◆ Exercise prompt:
Apart from the pictures, every entry below must be given again exactly.

Source data:
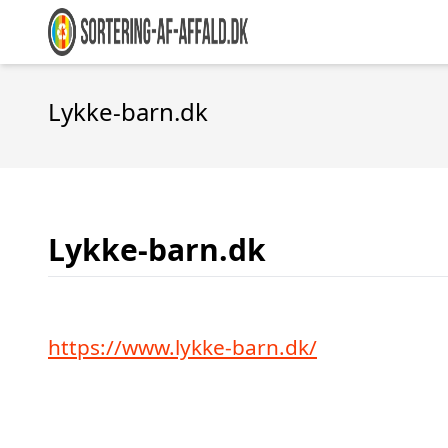
Lykke-barn.dk
Lykke-barn.dk
https://www.lykke-barn.dk/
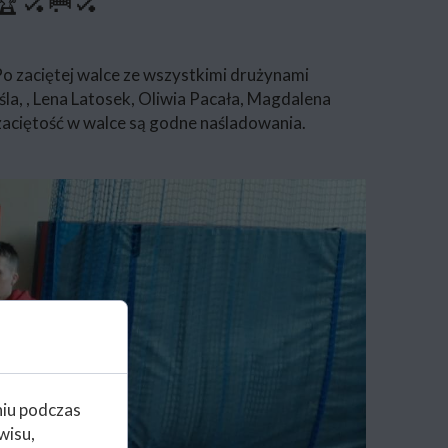
 🏆🏑🥅🏑
 Po zaciętej walce ze wszystkimi drużynami
la, , Lena Latosek, Oliwia Pacała, Magdalena
zaciętość w walce są godne naśladowania.
niu podczas
wisu,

◆ Reply:
Lykke-barn.dk
Lykke-barn.dk
https://www.lykke-barn.dk/
 🏆🏑🥅🏑
 Po zaciętej walce ze wszystkimi drużynami
la, , Lena Latosek, Oliwia Pacała, Magdalena
zaciętość w walce są godne naśladowania.
niu podczas
wisu,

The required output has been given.